Geddes points out that British Euroscepticism is less directly linked to the refugee crisis than Euroscepticism in countries such as Italy or Sweden, “where the effective collapse of the Schengen zone and [the EU’s] inability to respond to the refugee crisis has been felt” and refugees have become a scapegoat for “deeper European problems”.

“I think the risk [of Brexit] is that it turns a negative picture even more negative,” he told IRIN. “The lessons the EU seems to be learning from the British exit is the need to be tougher on migration.”

Change in policy?

Alexander Betts, director of Oxford University's Refugee Studies Centre, also worries about the signal Brexit sends to the rest of Europe, where what’s at stake is not just intra-EU immigration, but the EU’s asylum policies.

“Europe’s politicians will look at what’s happened with Brexit and probably recognise there are votes to be won by trying to pander to the worst sentiments of fear and alienation, and scapegoating the EU and immigration,” he said.

If the further rise of right-wing, Eurosceptic parties in countries such as the Netherlands, Denmark, Austria and France leads to more referendums and further fragmentation of the EU, refugees and asylum seekers may be among the losers.

Most EU member states are bound by EU directives relating to asylum that set minimum standards for refugee reception and asylum processes. In theory, explained Betts, the directives are intended “to harmonise standards and prevent a race to the bottom”.

In practice, the so-called Common European Asylum System has largely broken down in the last year, under pressure of numbers and the reluctance of member states to share the responsibility for asylum seekers arriving in frontline states more evenly.

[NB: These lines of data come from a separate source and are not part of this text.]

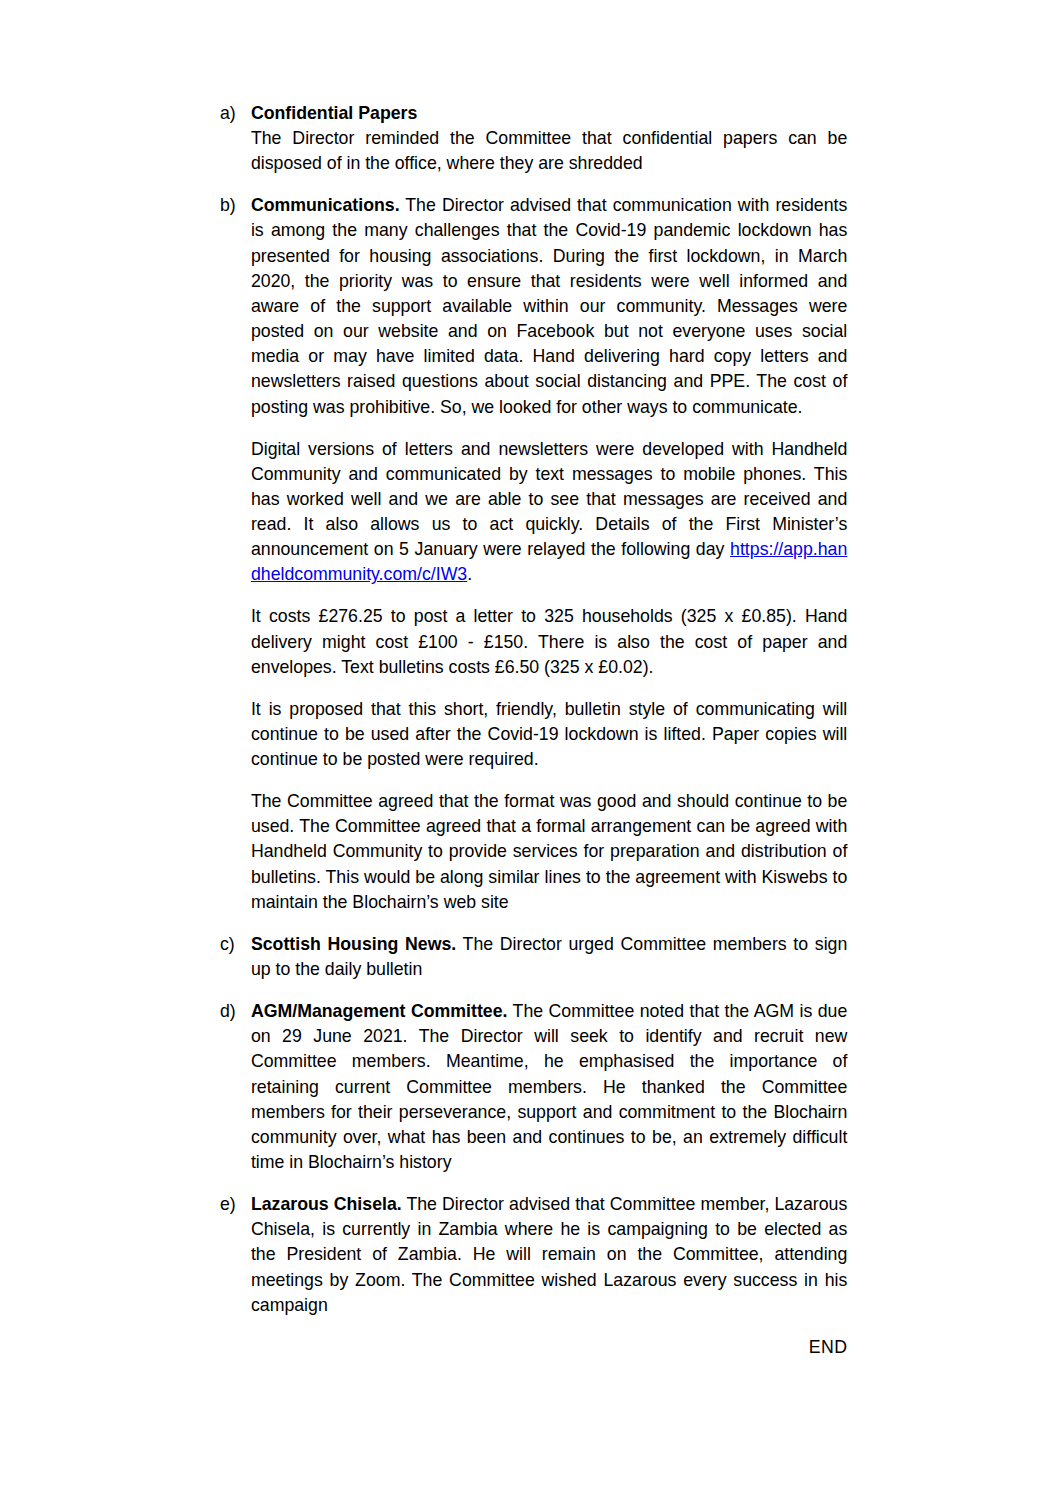a) Confidential Papers
The Director reminded the Committee that confidential papers can be disposed of in the office, where they are shredded
b) Communications. The Director advised that communication with residents is among the many challenges that the Covid-19 pandemic lockdown has presented for housing associations. During the first lockdown, in March 2020, the priority was to ensure that residents were well informed and aware of the support available within our community. Messages were posted on our website and on Facebook but not everyone uses social media or may have limited data. Hand delivering hard copy letters and newsletters raised questions about social distancing and PPE. The cost of posting was prohibitive. So, we looked for other ways to communicate.
Digital versions of letters and newsletters were developed with Handheld Community and communicated by text messages to mobile phones. This has worked well and we are able to see that messages are received and read. It also allows us to act quickly. Details of the First Minister’s announcement on 5 January were relayed the following day https://app.handheldcommunity.com/c/IW3.
It costs £276.25 to post a letter to 325 households (325 x £0.85). Hand delivery might cost £100 - £150. There is also the cost of paper and envelopes. Text bulletins costs £6.50 (325 x £0.02).
It is proposed that this short, friendly, bulletin style of communicating will continue to be used after the Covid-19 lockdown is lifted. Paper copies will continue to be posted were required.
The Committee agreed that the format was good and should continue to be used. The Committee agreed that a formal arrangement can be agreed with Handheld Community to provide services for preparation and distribution of bulletins. This would be along similar lines to the agreement with Kiswebs to maintain the Blochairn’s web site
c) Scottish Housing News. The Director urged Committee members to sign up to the daily bulletin
d) AGM/Management Committee. The Committee noted that the AGM is due on 29 June 2021. The Director will seek to identify and recruit new Committee members. Meantime, he emphasised the importance of retaining current Committee members. He thanked the Committee members for their perseverance, support and commitment to the Blochairn community over, what has been and continues to be, an extremely difficult time in Blochairn’s history
e) Lazarous Chisela. The Director advised that Committee member, Lazarous Chisela, is currently in Zambia where he is campaigning to be elected as the President of Zambia. He will remain on the Committee, attending meetings by Zoom. The Committee wished Lazarous every success in his campaign
END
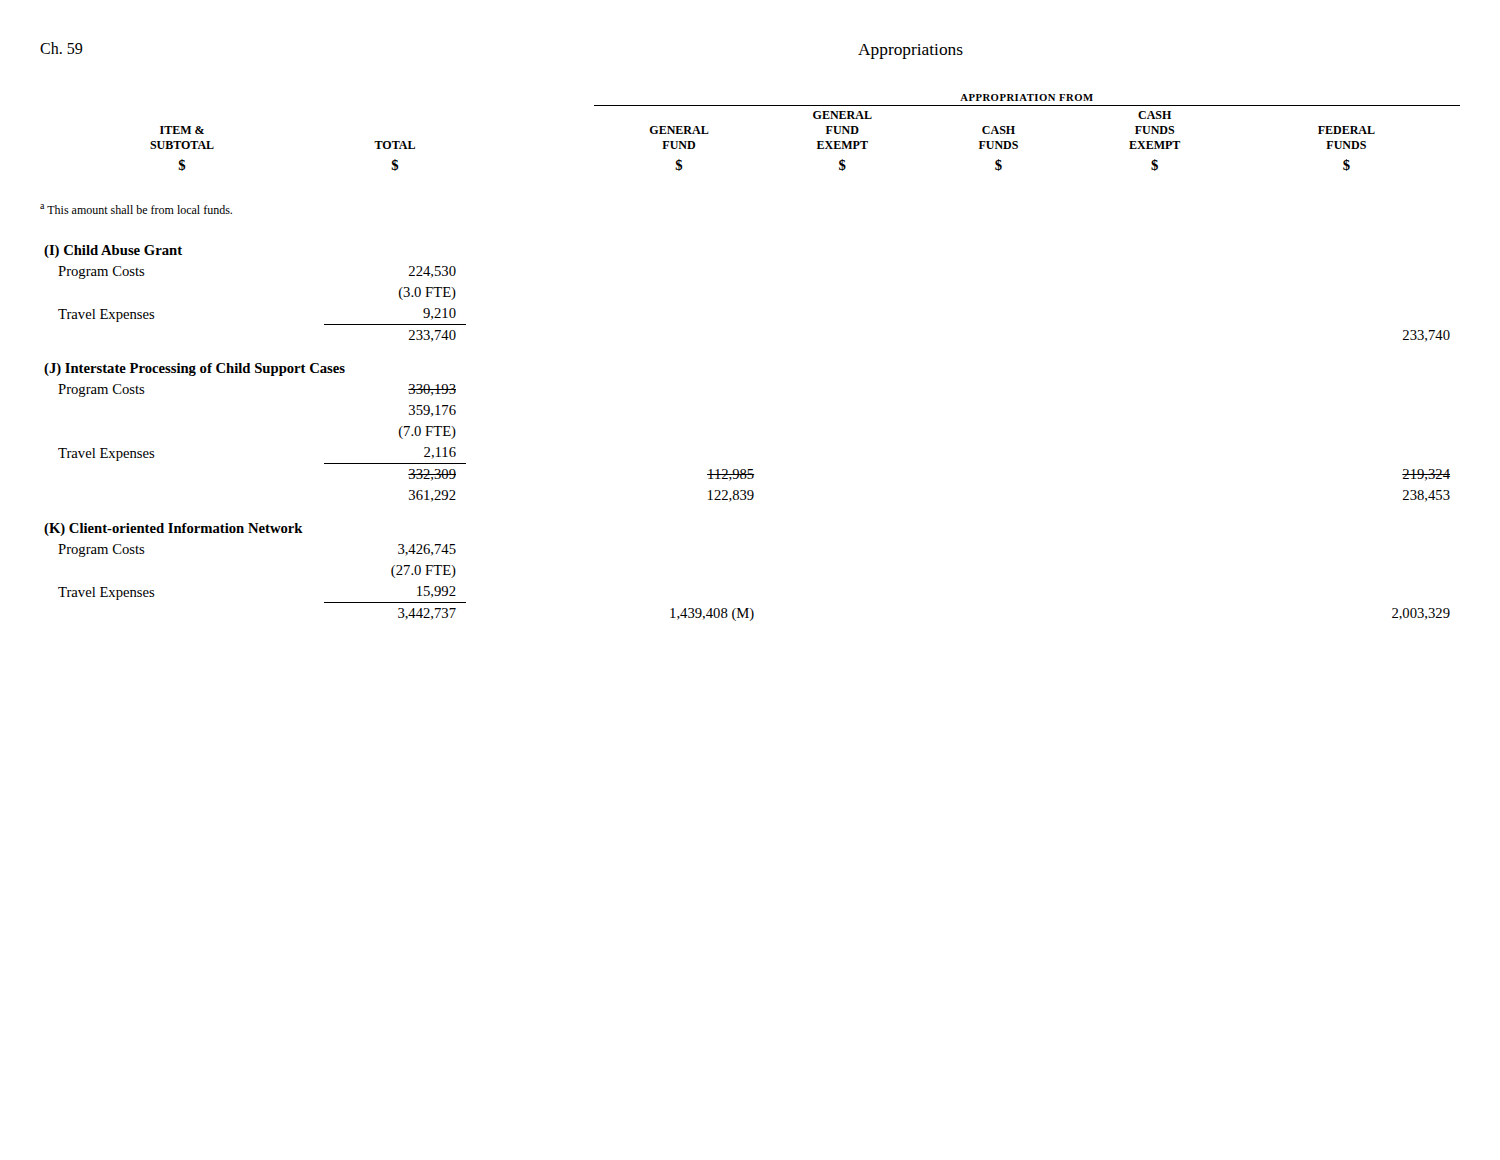Ch. 59
Appropriations
| | APPROPRIATION FROM |
| ITEM & SUBTOTAL | TOTAL | | GENERAL FUND | GENERAL FUND EXEMPT | CASH FUNDS | CASH FUNDS EXEMPT | FEDERAL FUNDS |
| $ | $ | | $ | $ | $ | $ | $ |
a This amount shall be from local funds.
| (I) Child Abuse Grant |
| Program Costs | 224,530 | | | | | | |
| | (3.0 FTE) | | | | | | |
| Travel Expenses | 9,210 | | | | | | |
| | 233,740 | | | | | | 233,740 |
| (J) Interstate Processing of Child Support Cases |
| Program Costs | 330,193 | | | | | | |
| | 359,176 | | | | | | |
| | (7.0 FTE) | | | | | | |
| Travel Expenses | 2,116 | | | | | | |
| | 332,309 | | 112,985 | | | | 219,324 |
| | 361,292 | | 122,839 | | | | 238,453 |
| (K) Client-oriented Information Network |
| Program Costs | 3,426,745 | | | | | | |
| | (27.0 FTE) | | | | | | |
| Travel Expenses | 15,992 | | | | | | |
| | 3,442,737 | | 1,439,408 (M) | | | | 2,003,329 |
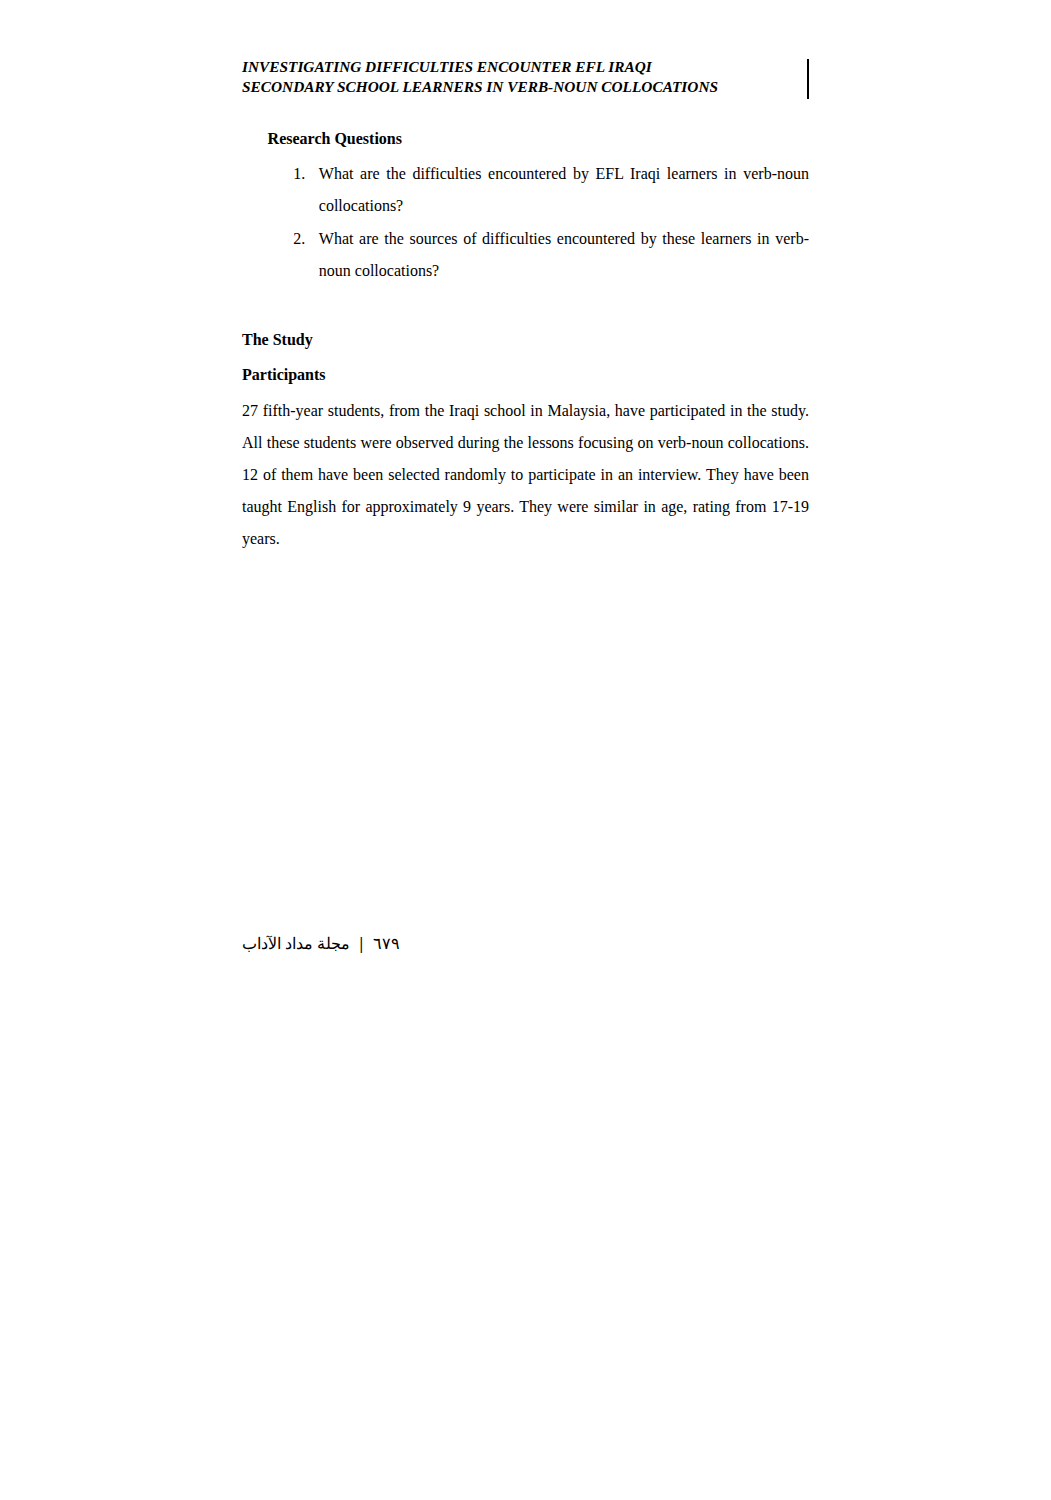Investigating Difficulties Encounter EFL Iraqi
Secondary School Learners in Verb-Noun Collocations
Research Questions
What are the difficulties encountered by EFL Iraqi learners in verb-noun collocations?
What are the sources of difficulties encountered by these learners in verb-noun collocations?
The Study
Participants
27 fifth-year students, from the Iraqi school in Malaysia, have participated in the study. All these students were observed during the lessons focusing on verb-noun collocations. 12 of them have been selected randomly to participate in an interview. They have been taught English for approximately 9 years. They were similar in age, rating from 17-19 years.
٦٧٩ | مجلة مداد الآداب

“The EU’s ability to coordinate responsibility-sharing has unravelled; we’ve seen a series of failures,” said Betts. “Some of the more positive moves have been by individual countries… The types of commitments that Sweden and Germany have made at different stages don’t stem from the EU.”

Countries' obligations towards refugees are primarily shaped by international refugee law, even if those obligations are reinforced by EU legislation.

“There’s no inevitability that an assertion of sovereignty means no solidarity with refugees,” said Betts. “I don’t think there’s an inevitability that Brexit has to lead to a reduction in our collective commitment to refugee protection.”

“The main threat, I think, comes from the direction British and European politics go in.”